4 ▬ Tövbe edip bir süre istikamet üzere devam ettikten sonra, içinden tövbe etmeyi geçirmeksizin ve yaptığı fiile üzülmeksizin tekrar günahlara dalmaktır. İşte böyle yapan kişi, günahta ısrar edenler sınıfına girer ve nefsi kötülüğü emreden nefistir. Bu kişinin kötü akıbete düşmesinden korkulur.
Eğer tevhit inancı üzere ölürse bir süre yandıktan sonra bile olsa cehennemden kurtulması umulur. Kimsenin bilmediği gizli bir sebepten dolayı böyle bir kişinin umumi af kapsamına girmesi imkansız değildir. Tıpkı bir adamın hazine bulmak için bir harabeye girip orada hazineyi bulmasının imkansız olmadığı gibi…
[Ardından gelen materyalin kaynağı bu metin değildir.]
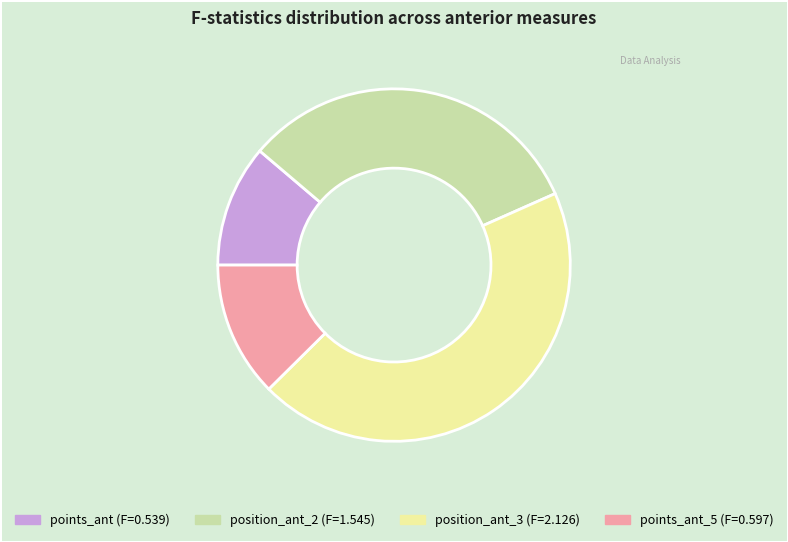

Is there any slice that represents more than half of the pie?

No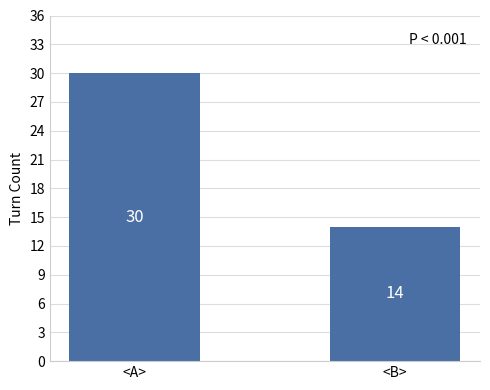

The value at <A> is 10. True or false?

False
Fakat buna güvenmek doğru olmaz. Çünkü “Allah, Kerim’dir ve hazinelere sonsuzdur, benim işlediğim günah O’na zarar vermez” diyen kişinin bir dinar kazanmak için gemiye binip başka yerlere gittiğini görürsün. Kendisine “Madem ki Hak Kerim’dir, o halde evinde otur, belki sana rızık gönderir” diyen kişiyi cahillikle suçlayarak şöyle der: “Rızıklar ancak kazanma yoluyla elde edilir” İşte o zaman ona şöyle denilir: “Öteki hayatta kurtuluş da kazanma yoluyla elde edilir!”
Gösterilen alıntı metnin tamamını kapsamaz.